Every puzzle panel in The Witness was an iteration on that original line maze I had encountered at the beginning. And there were a ton of panels – more than 500. Prior to jumping into The Witness, I wondered how it could sustain one concept through an entire game, but after just a few hours of play, I understood its genius.
The puzzles in each area of the island introduced me to a new variation. Sometimes I was required to use the environment to guide my solution: shadows or branches that had fallen upon the panel, for example. Other times I had to decipher the symbols on the puzzle (with a certain amount of trial and error) to learn the new rule required to solve it.
It created its own visual language as I built on my successes. I began to see line patterns both in the game world and in real life.
+ This game was an epiphany generator and I quickly became addicted.
+ The Witness was an open-world game with essentially one type of puzzle. Despite this, I found myself engaged throughout. New concepts were introduced gradually. The puzzles didn’t overstay their welcome.

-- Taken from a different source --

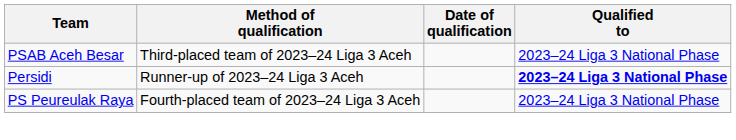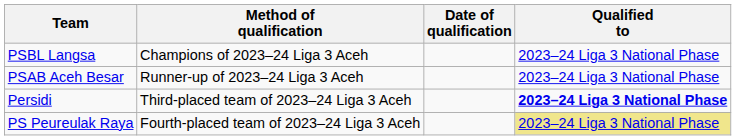+ row: PSBL Langsa | Champions of 2023–24 Liga 3 Aceh | 2023–24 Liga 3 National Phase
PSAB Aceh Besar | Method of qualification: Third-placed team of 2023–24 Liga 3 Aceh -> Runner-up of 2023–24 Liga 3 Aceh
Persidi | Method of qualification: Runner-up of 2023–24 Liga 3 Aceh -> Third-placed team of 2023–24 Liga 3 Aceh
PS Peureulak Raya | Qualified to: no background -> khaki background
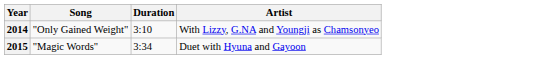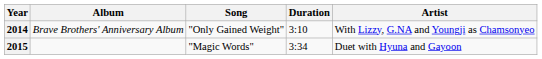+ column: Album | Brave Brothers' Anniversary Album
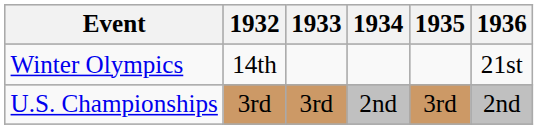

+ This game was a work of art. Certainly aesthetically, but also in its masterful creation of fun, fair, creative, and challenging puzzles. It taught concepts without coddling, trusting that I was smart, determined, and patient enough to see it through to the breakthrough moment.
– There was one sound in the game that I found grating. As I sat working with my trusty line (sometimes for hours at a stretch), there was always a low hum coming from the panel. The mute button became my sanity-saver.
-/+ The Witness always rewarded me for solving a puzzle with the same thing: more puzzles. As a lover of games, I’ve been conditioned to expect something to happen when I make progress: more XP, an improved weapon, a fun cutscene. I had to leave those expectations aside and accept that this game was a unique animal. My own intelligence was leveling up and that was better than any bit of digital swag I could have received.
+ Creator Jonathan Blow didn’t want you to feel smart playing The Witness. He wanted you to understand that you are smart.
+ When The Witness was released, Blow begged people not to watch walkthrough videos. After my first major puzzle roadblock and subsequent breakthrough, I understood why: I didn’t want to deny myself that rush as my brain grew a little larger.
+ After occasional periods of frustration, there were times when I thought I would never fire this game up again. Every time I did, however, I would get through my roadblock and wonder why I’d almost given up.
– There’s no hint system and no manual. When I did find an overly obtuse puzzle, I eventually had to give up on it. Thankfully, The Witness doesn’t require you to solve every panel to reach the end.
+ Beyond the beauty and craftsmanship of the island and its puzzles, the most significant strength was its balance. I rarely found the easy puzzles too tedious or the hard ones too taxing.
– When I completed a puzzle, there was barely any sound effect aside from the gentle clunk as power was supplied to the next series of puzzle panels. If you’re still addicted to Candy Crush, this absence of dopamine rewards will bother you.
+ The best teachers make you feel like a genius when you reach the lesson they’ve been gently guiding you toward all along. In its best moments, The Witness felt like a Buddhist monk showing me the way to enlightenment. The road was long, but it was incredibly satisfying.
Tips for Playing
- Don’t watch walkthrough videos. You’ll miss out on the reason to play.
- Perfect for a long flight. Los Angeles to Singapore will feel like nothing.
- Spend some time away from the puzzle panels and just look at the world.